====== Given data

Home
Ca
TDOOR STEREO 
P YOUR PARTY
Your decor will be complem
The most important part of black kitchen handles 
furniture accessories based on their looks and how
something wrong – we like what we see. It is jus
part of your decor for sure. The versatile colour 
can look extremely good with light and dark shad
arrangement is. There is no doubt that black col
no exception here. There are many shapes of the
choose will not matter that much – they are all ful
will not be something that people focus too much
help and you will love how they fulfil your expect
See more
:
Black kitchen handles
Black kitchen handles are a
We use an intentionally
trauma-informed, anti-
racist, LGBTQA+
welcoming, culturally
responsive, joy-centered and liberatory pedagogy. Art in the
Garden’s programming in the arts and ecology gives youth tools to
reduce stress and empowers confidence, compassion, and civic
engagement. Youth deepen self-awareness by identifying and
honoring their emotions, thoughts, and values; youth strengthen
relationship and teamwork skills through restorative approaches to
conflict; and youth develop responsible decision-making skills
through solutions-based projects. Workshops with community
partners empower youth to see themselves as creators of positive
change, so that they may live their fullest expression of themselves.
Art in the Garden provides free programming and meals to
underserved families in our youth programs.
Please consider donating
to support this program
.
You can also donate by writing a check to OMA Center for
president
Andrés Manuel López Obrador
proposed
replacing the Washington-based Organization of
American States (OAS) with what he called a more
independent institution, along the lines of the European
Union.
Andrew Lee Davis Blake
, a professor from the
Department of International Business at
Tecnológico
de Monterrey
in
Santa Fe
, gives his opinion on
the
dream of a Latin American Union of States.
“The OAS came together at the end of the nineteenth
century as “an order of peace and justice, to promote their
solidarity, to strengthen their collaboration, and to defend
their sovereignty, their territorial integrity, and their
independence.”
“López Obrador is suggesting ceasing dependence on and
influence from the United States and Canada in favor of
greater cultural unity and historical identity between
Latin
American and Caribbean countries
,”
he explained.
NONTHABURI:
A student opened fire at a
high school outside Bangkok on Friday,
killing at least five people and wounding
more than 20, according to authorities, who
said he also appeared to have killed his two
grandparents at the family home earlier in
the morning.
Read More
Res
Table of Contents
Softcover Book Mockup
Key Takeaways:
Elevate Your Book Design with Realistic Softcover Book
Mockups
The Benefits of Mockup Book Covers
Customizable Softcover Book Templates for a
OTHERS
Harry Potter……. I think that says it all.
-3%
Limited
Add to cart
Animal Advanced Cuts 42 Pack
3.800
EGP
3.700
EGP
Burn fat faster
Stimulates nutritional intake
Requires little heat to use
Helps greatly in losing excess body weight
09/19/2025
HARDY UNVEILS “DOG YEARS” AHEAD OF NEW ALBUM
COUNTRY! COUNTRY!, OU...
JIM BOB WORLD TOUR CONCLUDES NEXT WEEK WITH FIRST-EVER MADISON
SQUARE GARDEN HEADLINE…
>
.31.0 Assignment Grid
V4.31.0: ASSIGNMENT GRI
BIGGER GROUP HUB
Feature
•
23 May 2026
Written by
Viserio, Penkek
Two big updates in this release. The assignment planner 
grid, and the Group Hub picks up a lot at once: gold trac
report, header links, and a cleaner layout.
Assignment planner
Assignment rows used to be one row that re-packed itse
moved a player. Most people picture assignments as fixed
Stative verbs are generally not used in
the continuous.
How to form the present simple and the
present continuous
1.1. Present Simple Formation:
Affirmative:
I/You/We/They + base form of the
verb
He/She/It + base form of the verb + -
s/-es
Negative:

============

Scan the entries above and show each line that contains the word "their".

Solution for this task>
furniture accessories based on their looks and how
honoring their emotions, thoughts, and values; youth strengthen
change, so that they may live their fullest expression of themselves.
century as “an order of peace and justice, to promote their
solidarity, to strengthen their collaboration, and to defend
their sovereignty, their territorial integrity, and their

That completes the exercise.